The Hemagglutination Inhibition Assay to Detect Serum Antibodies Against a Target Antigen

Begin with a V-shaped bottom multi-well plate and add diluted serum from an influenza-vaccinated human containing influenza-specific antibodies, to the test well.

Introduce viral hemagglutinin — an influenza-specific antigen in the test and control wells.

During incubation, in the test well, influenza-specific antibodies interact with antigens, forming complexes. While in the control well, antigens remain unbound.

Incubate the wells with avian red blood cells or RBCs.

In the control well, free antigens interact with RBC's surface receptors specific to viral hemagglutinin, causing RBCs to clump, leading to hemagglutination, and forming a compact pattern at the well's bottom.

However, in the test well, the presence of antigen-antibody complexes and the absence of free antigens inhibit hemagglutination, settling RBCs at the bottom.

Post-assay, tilt the plate. The control well exhibits a small, compact circular pattern with a hazy appearance — indicative of hemagglutination.

In contrast, the test well shows a tear-like diffused pattern, suggesting hemagglutination inhibition.

Begin by labeling 96-well microtiter plates with the appropriate experimental information. Then, turn the plate in the vertical orientation and use a multichannel pipette to add 25 microliters of PBS to every well except the first well of the bottom back titration row. Add 50 microliters of the freshly prepared antigen solution of interest to the first well of the back titration row, followed by the addition of 25 microliters of RDE-treated serum samples to the first wells of the top 10 rows.
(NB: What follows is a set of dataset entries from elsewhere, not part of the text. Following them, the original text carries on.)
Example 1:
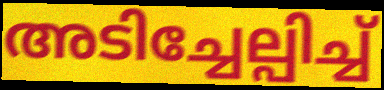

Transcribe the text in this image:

അടിച്ചേല്പിച്ച്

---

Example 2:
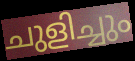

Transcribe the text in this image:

ചുളിച്ചും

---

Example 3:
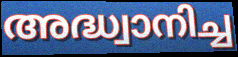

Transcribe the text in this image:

അദ്ധ്വാനിച്ച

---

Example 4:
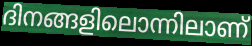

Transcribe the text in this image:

ദിനങ്ങളിലൊന്നിലാണ്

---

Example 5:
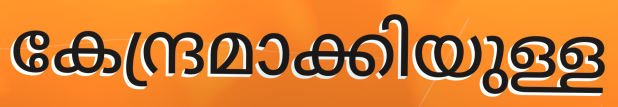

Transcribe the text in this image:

കേന്ദ്രമാക്കിയുള്ള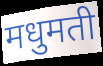
मधुमती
Add 25 microliters of the appropriate anti-serum to the first well of the 11th row as a positive control. Then, transfer 25 microliters from the first well of each row to their successive wells to perform serial two-fold dilutions. Pipette up and down 10 to 15 times for each dilution step, discarding the final 25 microliters from the last wells.

Next, add 25 microliters of the antigen solution to each well of rows 1 through 11, and 25 microliters of PBS only to each well of the back titration row. Tap the plate carefully 10 times on all four sides to mix, and cover the plate for 30 minutes at room temperature. At the end of the incubation, add 50 microliters of red blood cell solution to each well, and mix the plate with more tapping. Then, cover the plate again and incubate the red blood cells according to the species used, as outlined in the table.
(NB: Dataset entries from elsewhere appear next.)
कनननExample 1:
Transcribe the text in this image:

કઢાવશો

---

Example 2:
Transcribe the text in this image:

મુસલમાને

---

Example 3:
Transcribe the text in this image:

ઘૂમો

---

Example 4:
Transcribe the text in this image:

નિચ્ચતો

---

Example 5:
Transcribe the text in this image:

After adding the red blood cells to the plate, adhere to the appropriate incubation time for the type of blood used in the assay. A too-short or too-long incubation will lead to an incorrect interpretation of the results.

At the end of the incubation, assess the hemagglutination by tilting the plate 90 degrees for 25 seconds, and mark the results for each well while the plate is still tilted on a printed scheme of the 96-well plate.